Residing at higher altitude is associated with greater rates of stunting, even for children living in “ideal-home environments” according to a new study from researchers at the International Food Policy Research Institute (IFPRI) and Addis Ababa University. The study provides new insight in the relationship between altitude and undernutrition and the additional efforts needed to ensure policy interventions are appropriately tailored to high altitude contexts.
More than 800 million people live at 1,500 meters above sea level or higher, with two-thirds of them in Sub-Saharan Africa, and Asia. These two regions host most of the world’s stunted children so it is important to understand the role that altitude plays in growth. If children living at altitude are, on average, more stunted than their peers at sea level, then a more significant effort to address high altitude stunting is needed.”
Kalle Hirvonen, IFPRI Senior Research Fellow and co-author of the study
The study, “Evaluation of Linear Growth at Higher Altitudes,” co-authored by Hirvonen and Addis Ababa University Associate Professor Kaleab Baye, was published in the Journal of the American Medical Association (JAMA), Pediatrics. The study analyzed height-for-age data of more than 950,000 children from 59 countries. The data were compiled through the Advancing Research on Nutrition and Agriculture (AReNA) project funded by the Bill & Melinda Gates Foundation.
Children were classified as having lived in an ideal-home environment if they were born to highly educated mothers, had good health-service coverage and high living conditions. Global tracking of growth rates relies on the assumption that children living in such environments have the same growth potential, irrespective of genetic makeup or geographic location.
“The data clearly indicated that those residing in ideal-home environments grew at the same rate as the median child in the growth standard developed by the World Health Organization (WHO), but only until about 500 meters above sea level (masl). After 500 masl, average child height-for-age significantly deviated from the growth curve of the median child in the reference population”, said Hirvonen. The research further shows that these estimated growth deficits are unlikely to be due to common risk factors such as poor diet and disease.
The study suggests that the effects of altitude were most pronounced during the perinatal period i.e., the time leading up to, and immediately after, the birth. “Pregnancies at high-altitudes are characterized by chronic hypoxia, or an inadequate supply of oxygen, which is consistently associated with a higher risk of fetal growth restriction.

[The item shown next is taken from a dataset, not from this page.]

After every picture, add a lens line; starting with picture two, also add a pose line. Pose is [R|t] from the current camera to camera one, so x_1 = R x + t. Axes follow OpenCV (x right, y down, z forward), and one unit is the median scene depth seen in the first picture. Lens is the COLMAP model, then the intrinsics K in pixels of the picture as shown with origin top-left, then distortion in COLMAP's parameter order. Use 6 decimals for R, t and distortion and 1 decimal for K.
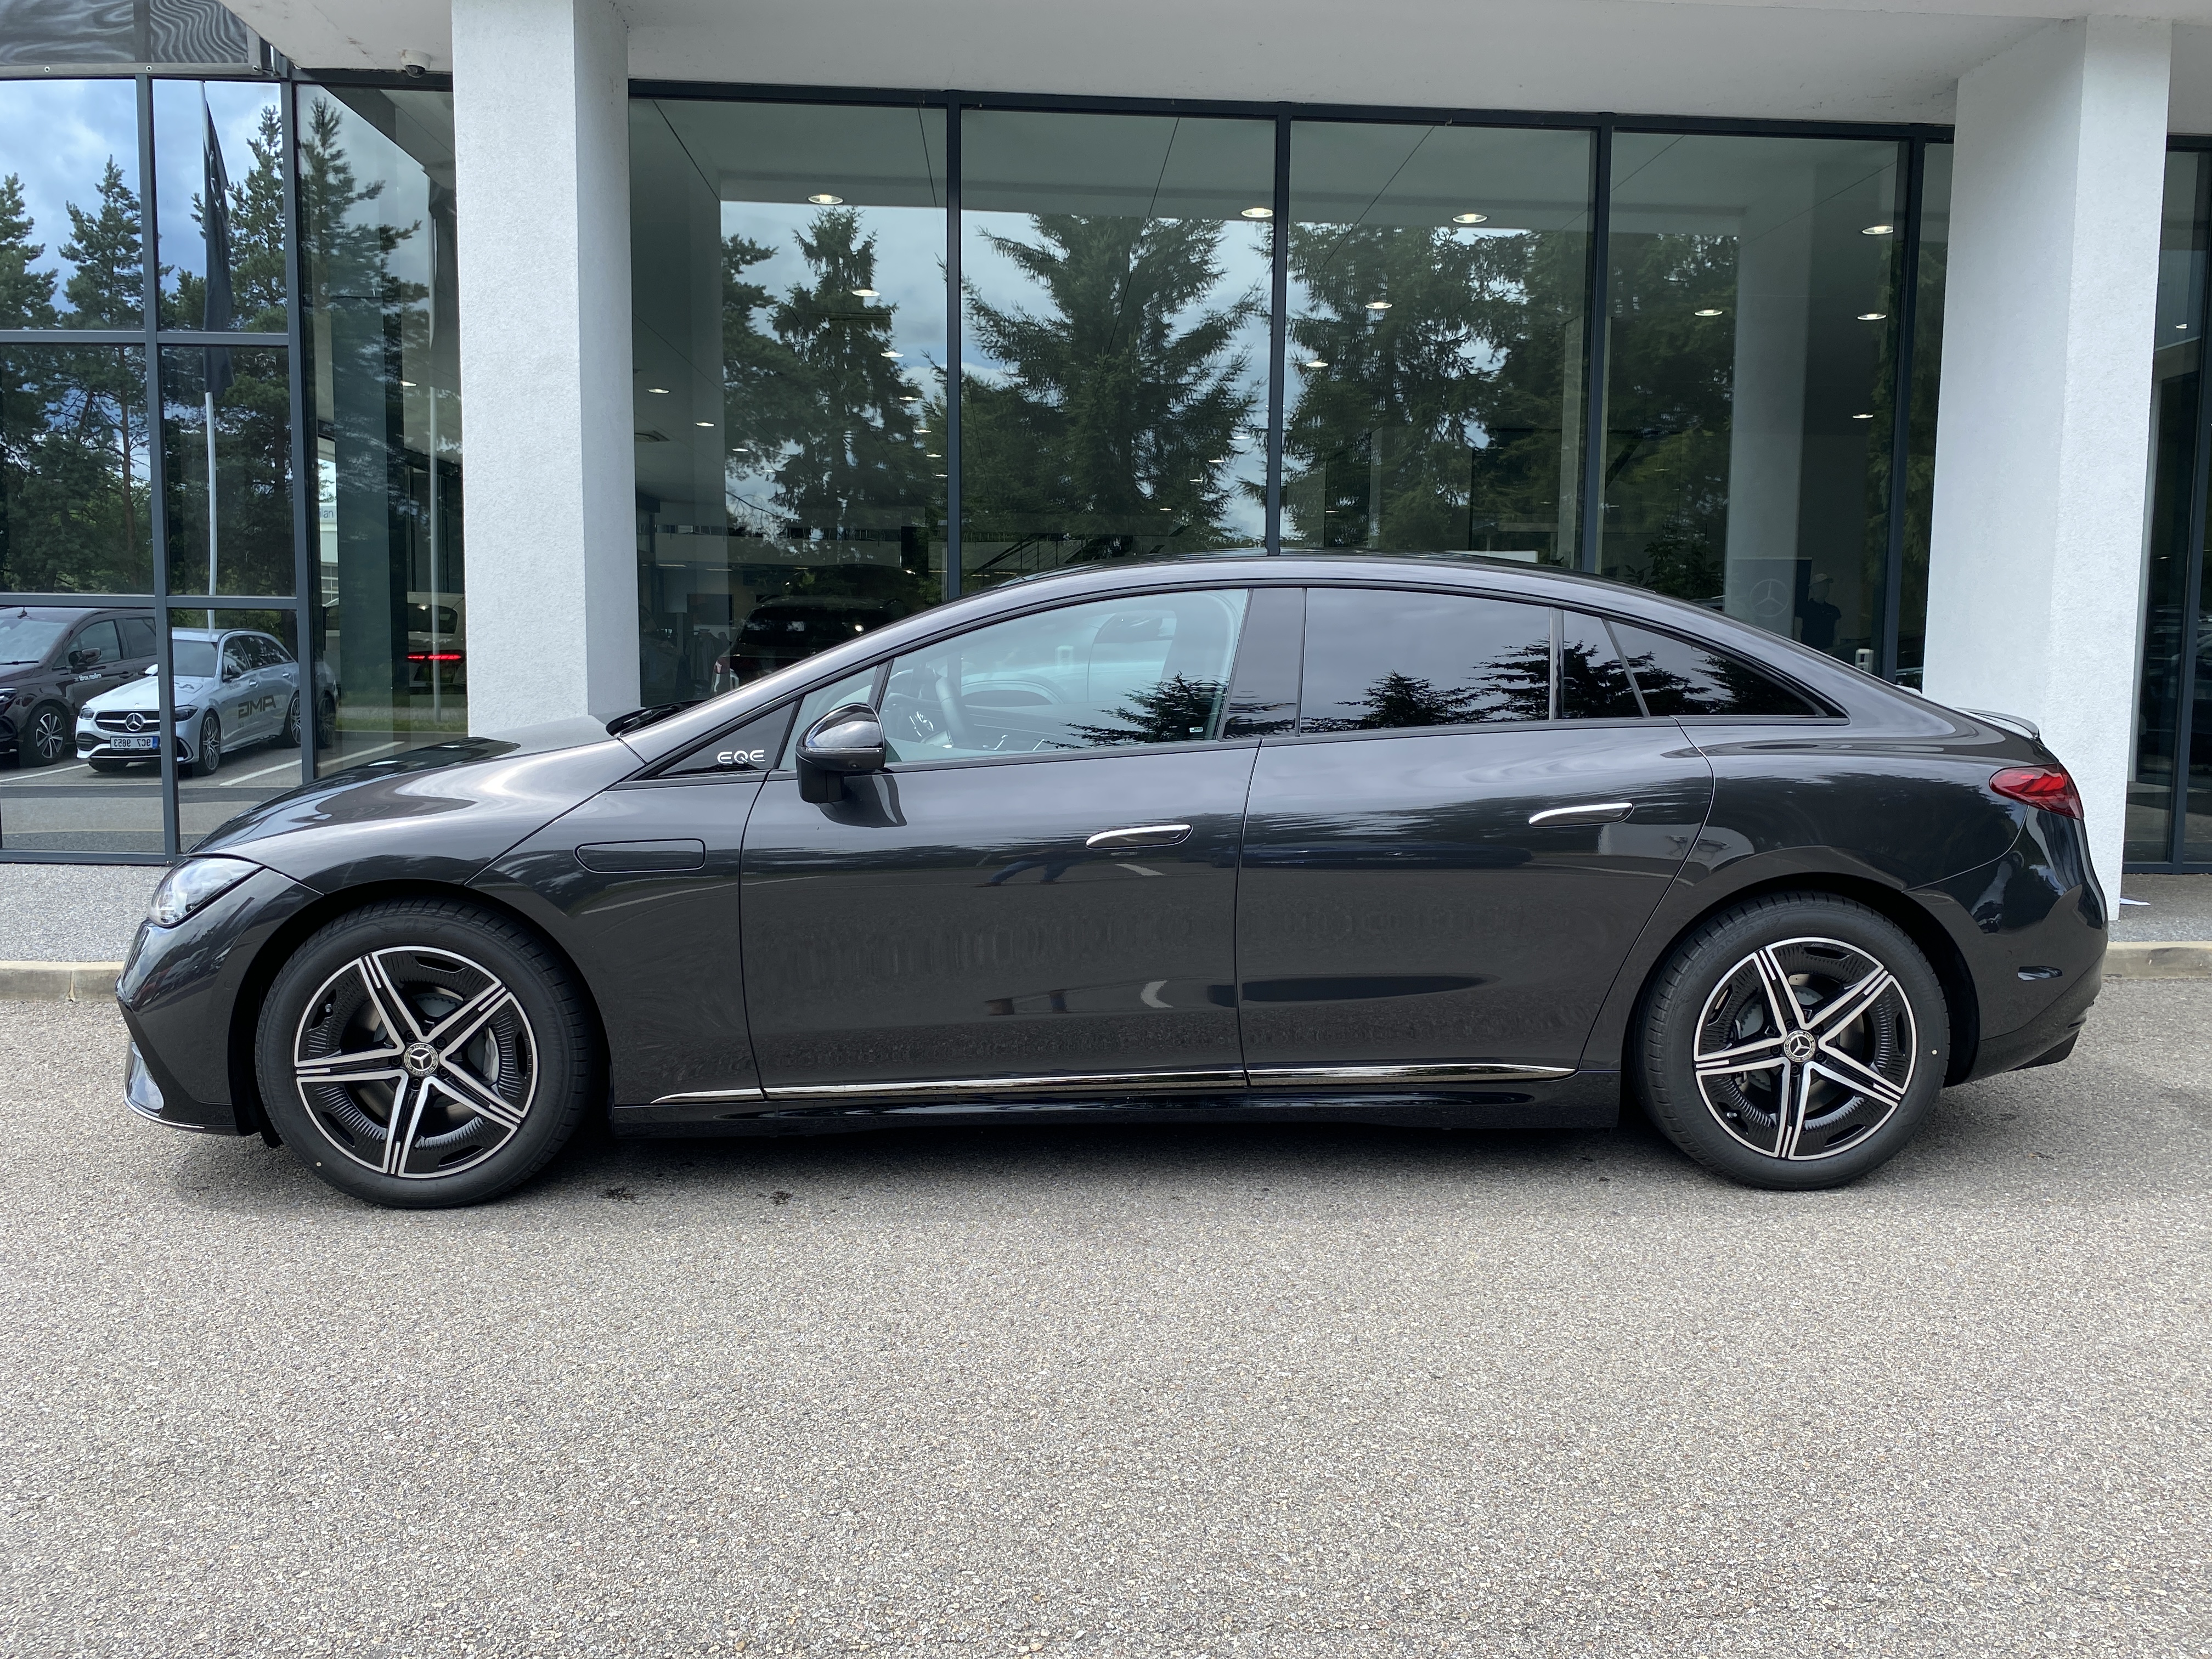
lens RADIAL K [[1718.9, 0, 1109.5], [0, 1718.9, 815.0], [0, 0, 1]] dist [0.015704, -0.027890]
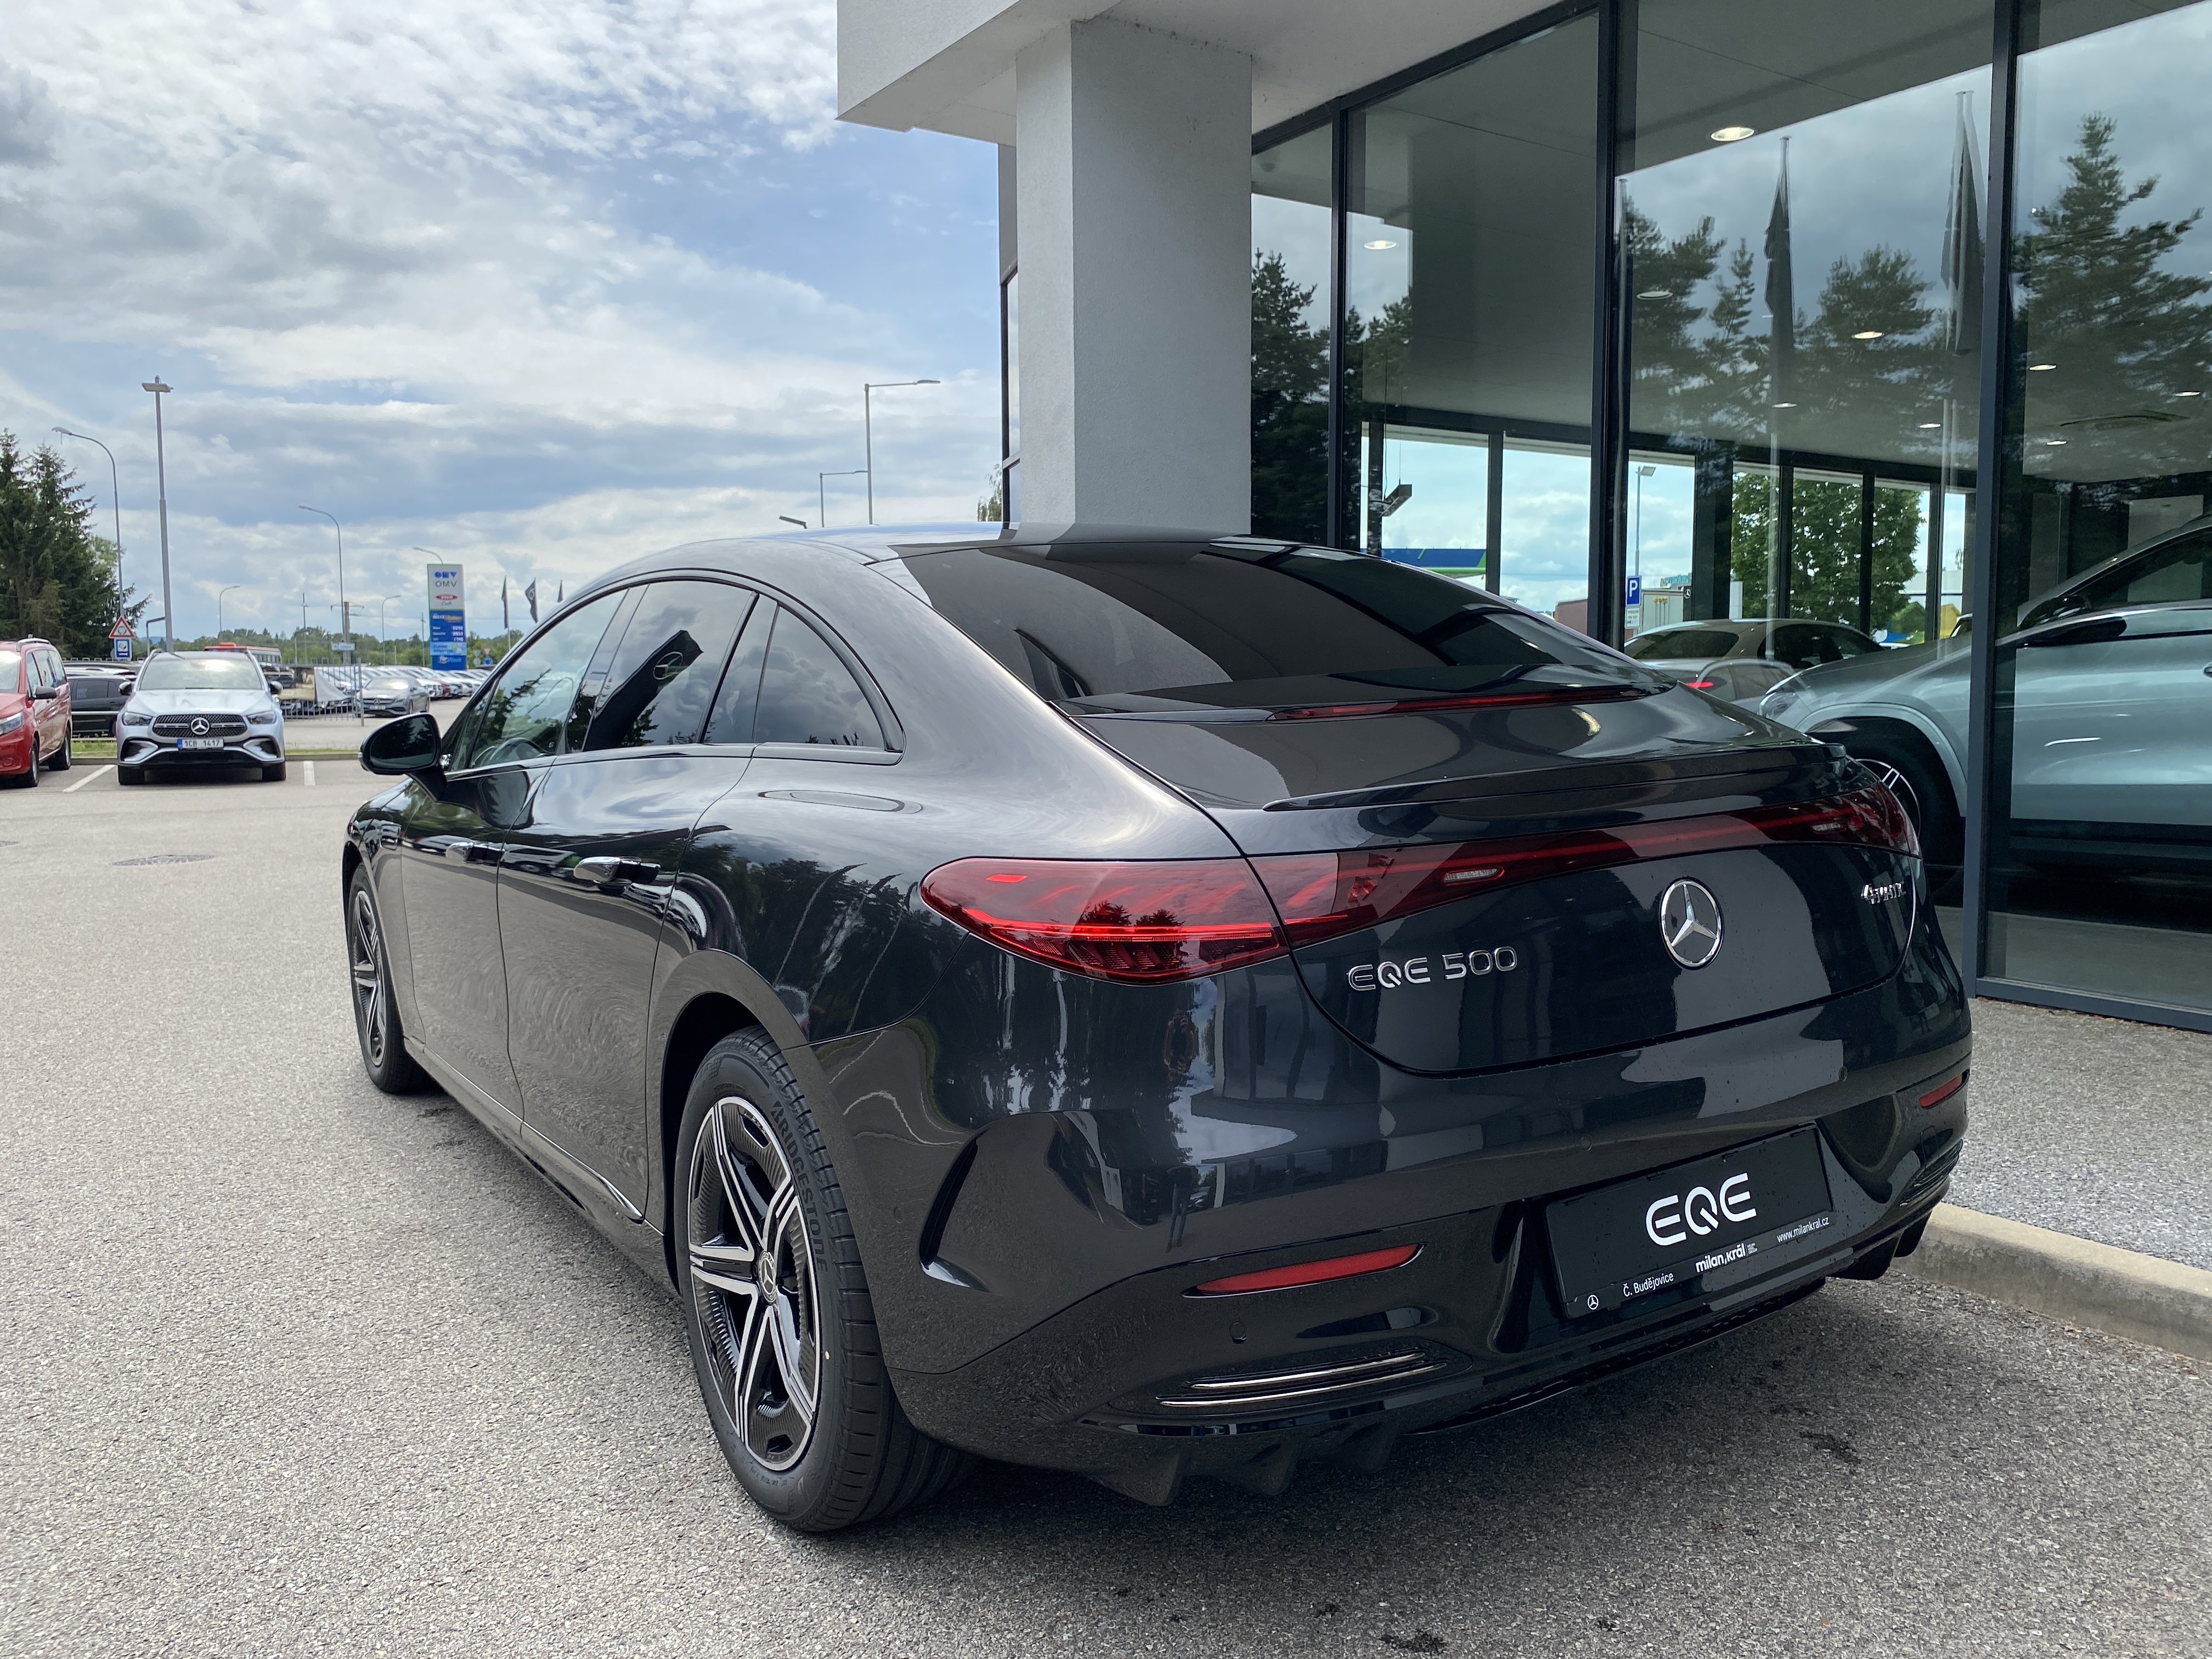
lens RADIAL K [[1718.9, 0, 1116.1], [0, 1718.9, 815.8], [0, 0, 1]] dist [0.015704, -0.027890]
pose [[0.496610, 0.059865, -0.865907, 0.558483], [-0.080615, 0.996488, 0.022658, -0.031648], [0.864222, 0.058553, 0.499692, 0.444047]]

Restricted growth in the womb is in turn a leading risk factor for linear growth faltering” said Hirvonen.
There is some evidence to suggest that residing at high altitude over multiple generations may lead to some genetic adaption, but these findings did not hold for women with only a few generations of high-altitude ancestry. “Women of high-altitude ancestry were able to partially cope with the hypoxic conditions through increased uterine artery blood flow during pregnancy, but it may take more than a century before such adaptions are developed”, said Baye.
Hirvonen and Baye conclude that the WHO growth standards for children should not be adjusted because growth faltering at high altitudes is unlikely to be the result of physiological adaptations. Instead, they call for greater attention and health-care guidance for managing pregnancies in high-altitude settings.
“A first step is to unravel the complex relationship linking altitude, hypoxia and fetal growth to identify effective interventions. Failing to address altitude-mediated growth deficits urgently can fail a significant proportion of the world population from meeting the Sustainable Development Goals and World Health Assembly nutrition targets” said Baye.
Baye, K & Hirvonen, K (2020) Evaluation of Linear Growth at Higher Altitudes. JAMA Pediatrics. doi.org/10.1001/jamapediatrics.2020.2386.